Your hurdle isn't the gun its the optics. Pretty much any credible caliber can be done pretty cheap in a decently accurate rifle. Its when you go looking at optics the real problem with scope offerings arises.
When you buy a budget scope they are designed to be zeroed and left alone for hunting purposes. When you start expecting each click to be a certain value each time ESPECIALLY at near the end of the dial you run into issues with cheap scopes. They simply don't track well.
I've been through a LOT of optics and tracking at the end is always the problem. I do my testing on a 80 inch target with the aim point at the base I start at max or near max elevation shoot a group move 2 moa and shoot again groups should be two inches apart. I've yet to see anything other than trijicon aimpoint rds and nightforce optics succeed doing this and do it accross the entire range.
That being said you can work around by zeroing at those ranges and try and count clicks needed but they aren't going to equate to the advertised click setting.
I do have cheaper scopes like nikons (a favorite of mine) but I don't expect them to perform at extremes.
Anyway my point is you can find a cheap rifle capable of hitting at distance but your not going to find a cheap optic that can do what I'm assuming your wanting.
Great post! The only Mid range scopes I've used that are repeatable as far as clicks are Sightron SII big sky. Even then, to achieve 1000 yards with my HB .308 I would need a 10MOA base. The other big factor is passing 800 yards the bullet goes subsonic, making it more unpredictable because of natural forces.

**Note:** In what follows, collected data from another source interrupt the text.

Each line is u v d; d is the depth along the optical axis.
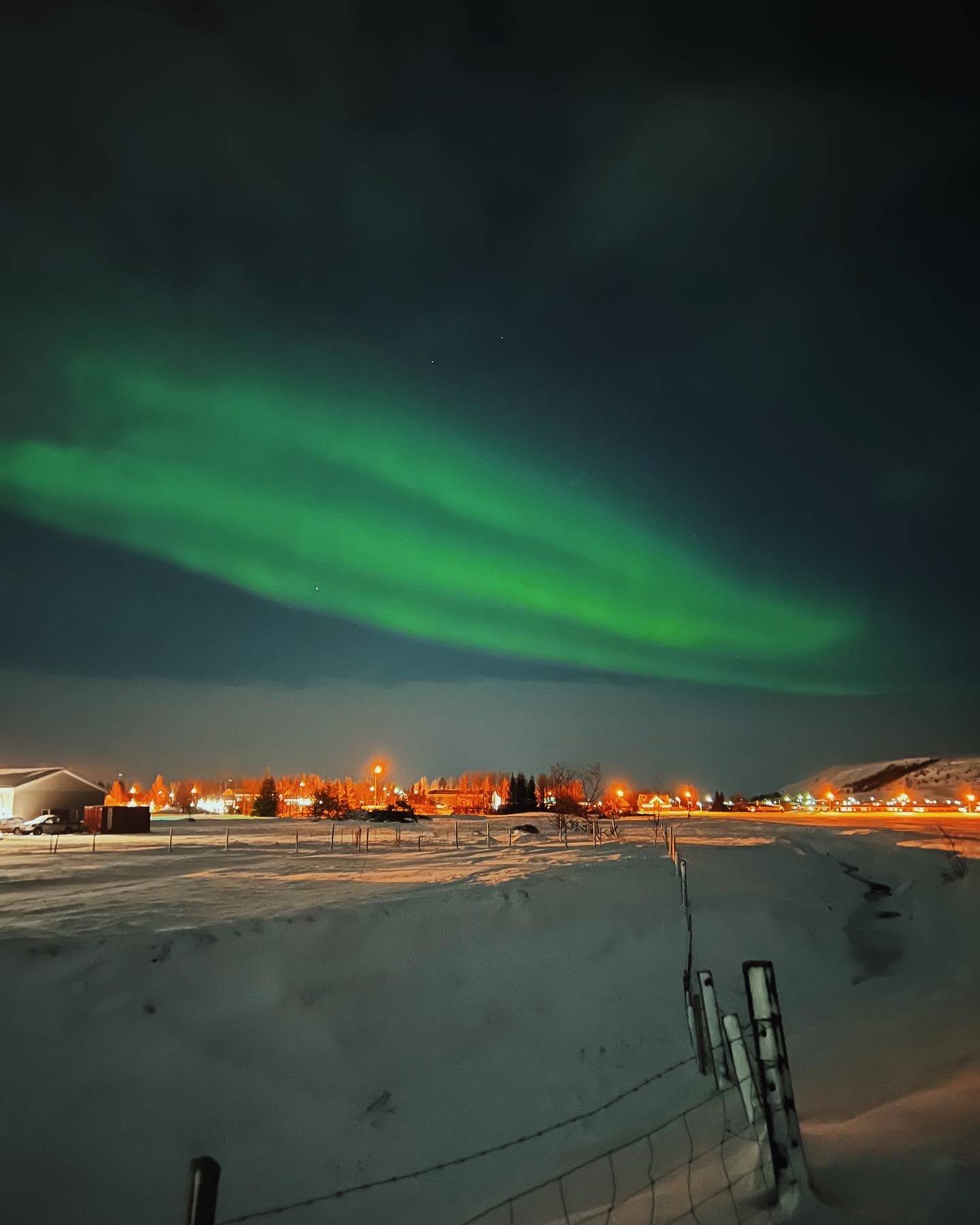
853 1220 4.36
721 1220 4.94
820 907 20.61
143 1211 8.72
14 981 11.69
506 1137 10.39
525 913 16.73
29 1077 9.93
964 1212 4.30
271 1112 10.43
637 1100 10.50
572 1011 13.51
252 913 16.19
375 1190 9.29
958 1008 10.91
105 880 23.50
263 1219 8.76
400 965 14.16
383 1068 11.70
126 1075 10.37
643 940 16.16
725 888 20.33
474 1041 12.58
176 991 12.15
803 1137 6.25
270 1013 12.16
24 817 71.69
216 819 80.44
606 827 49.62
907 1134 5.79
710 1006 9.14
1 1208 8.35
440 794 150.75
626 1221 5.67
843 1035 10.60
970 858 26.86
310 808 88.81
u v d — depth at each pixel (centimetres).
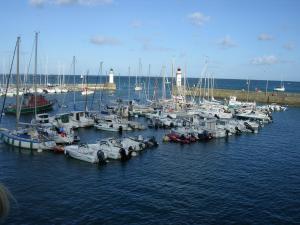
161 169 3625
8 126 5916
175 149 4659
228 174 3488
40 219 2297
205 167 3759
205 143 5141
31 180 3139
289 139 5612
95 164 3722
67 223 2239
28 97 7600
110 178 3244
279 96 12325
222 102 10862
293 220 2367
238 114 7975
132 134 5634
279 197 2814
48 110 8156
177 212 2441
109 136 5362
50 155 4025
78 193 2812
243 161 4072
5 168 3497
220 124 6103
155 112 7656
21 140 4262
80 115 6194
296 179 3341
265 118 7738
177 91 10444
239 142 5284
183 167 3738
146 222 2261
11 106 7450
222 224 2266
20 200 2634
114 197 2727
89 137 5275
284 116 8931
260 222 2317
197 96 13262
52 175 3300
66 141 4484
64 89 13438
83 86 13850
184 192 2886
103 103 10000
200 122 5912
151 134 5681
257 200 2733
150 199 2694
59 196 2738
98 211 2441
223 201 2691
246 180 3281
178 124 6238
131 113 7650
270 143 5241
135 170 3553
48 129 4734
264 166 3841
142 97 12531
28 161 3762
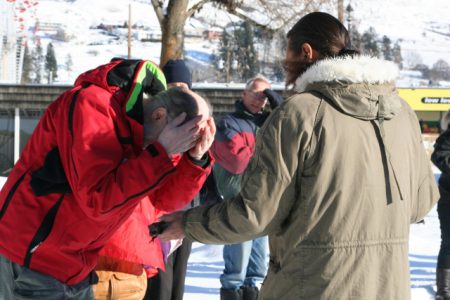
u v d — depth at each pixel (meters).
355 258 2.24
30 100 23.05
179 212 2.50
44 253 2.37
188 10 9.80
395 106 2.34
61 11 130.75
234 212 2.29
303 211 2.26
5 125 23.52
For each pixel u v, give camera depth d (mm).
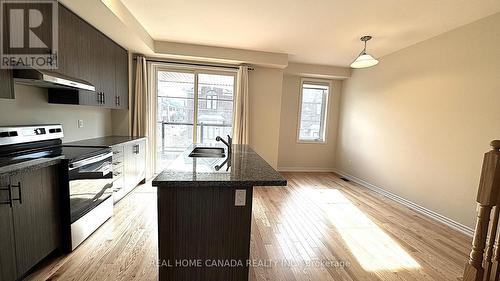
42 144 2346
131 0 2553
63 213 1974
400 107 3830
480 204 1424
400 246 2391
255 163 1945
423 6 2463
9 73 1723
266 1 2492
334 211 3273
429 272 1979
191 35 3617
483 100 2625
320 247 2320
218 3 2574
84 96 2691
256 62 4305
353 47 3900
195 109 4570
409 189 3590
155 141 4441
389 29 3098
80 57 2551
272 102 4750
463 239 2590
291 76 5465
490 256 1462
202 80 4566
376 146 4371
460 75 2871
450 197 2959
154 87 4375
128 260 1953
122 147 3125
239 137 4562
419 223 2979
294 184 4613
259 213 3127
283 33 3393
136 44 3506
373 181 4410
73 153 2186
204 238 1507
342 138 5543
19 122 2184
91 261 1923
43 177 1759
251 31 3359
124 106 3844
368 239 2516
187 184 1351
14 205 1508
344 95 5508
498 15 2492
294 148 5703
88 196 2256
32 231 1658
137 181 3756
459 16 2639
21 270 1573
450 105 2992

Old, as in WW2 era scopes all have one thing in common, except U.S. made optics. The Reticule moves, not the sight picture as Jon stated. PU and PSO scopes have many advantages to the shooter. PSO scopes have a great manual rangefinder in the lower corner. I've got a PU 91/30 and a Zeiss Zeilver that are both 800 yards scopes at 3.5 and 4x respectfully. The fact that they are cammed for a specific round and platform make them superior in ways to what is produced today. Simplicity! They let the shooter concentrate on the target.